Not only did he do that, but since I'm unable to move very well, he brought my bike out for me.

Of course, he also left me a smart ass voicemail that made me laugh. Did I mention how much it hurts to laugh?

Oh. I'll get even with that one.

Second: I attempted a swim on Monday. I knew it was really going to hurt. Immediately, I realized that there were a few things that were absolutely OUT of the question: fly, breast stroke, flip turns and using paddles.

I could barely get enough air and had to go extremely slow.

Then, I discovered something pretty amazing. If I used the best form that I could, I could swim minimizing the pain. AND, if I used the pull buoy, it kept my body in perfect form and made the swim hurt even less. I swam 1500m that day at a 3:00/100m pace.

I swam again today. Flip turns, A-OK. Using paddles: A-OK. I'm not yet to the point where I can trust fly or breast stroke, but that's a really small issue. I'm not quite able to sprint or even go particularly hard, but I could swim today with minimal pain & considerably less than Monday.

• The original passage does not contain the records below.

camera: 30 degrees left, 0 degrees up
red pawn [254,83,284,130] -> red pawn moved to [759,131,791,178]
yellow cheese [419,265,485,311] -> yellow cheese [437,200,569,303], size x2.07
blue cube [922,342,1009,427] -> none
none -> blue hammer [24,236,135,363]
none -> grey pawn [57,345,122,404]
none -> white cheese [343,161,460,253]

I realized that as unfortunate as the crash was, I'm going to be a better swimmer because of it. In order to minimize my discomfort, I have to focus 100% on my form.

Sometimes, we have to slow down in order to go faster.

That's pretty damn cool.

Tomorrow, I'm back on the bike for some hill repeats and a time trial.

I think I'll get a BAD ASS BITCH tattoo.

Friday, May 2, 2014

Less than perfection is perfect

I was going to write about this topic in regards to training. Then, I realized that it's so true in every way.

For training, I have this lovely training plan. The plan outlines everything that I'm supposed to do. It's neat, clean & organized.

But, life is not neat, clean & organized. That training plan is the ideal. It's what can happen if I lived in a vacuum. I don't. Sometimes I miss a workout. Sometimes, they don't go as planned. Sometimes, I screw up my fueling. Sometimes, I don't eat enough the day before. Sometimes work gets in the way. Sometimes, I have to handle family issues or scheduling conflicts.

When you've been doing this for awhile, you learn this very quickly. Something goes wrong or not according to plan, and you just keep moving. Don't worry about it. Keep moving forward.

I was in the pool, on my own because I couldn't make it to masters, and I thought about people that I know. The reason I love them is because of all their quirky little things. I love this person because he's stubborn and this person because of her biting sarcasm and this person because of her brutal honesty and this one because of her dark sense of humor.

I love people who are human and don't put on some kind of act. I've always preferred when people be themselves. Maybe you're 10lbs heavier than you want to be. Maybe you have more gray hair than you want. Maybe you have more than your share of wrinkles. Those are the things that I love about my friends.

That's what I find most attractive in people: they are who they are.

They are perfect because of their imperfections.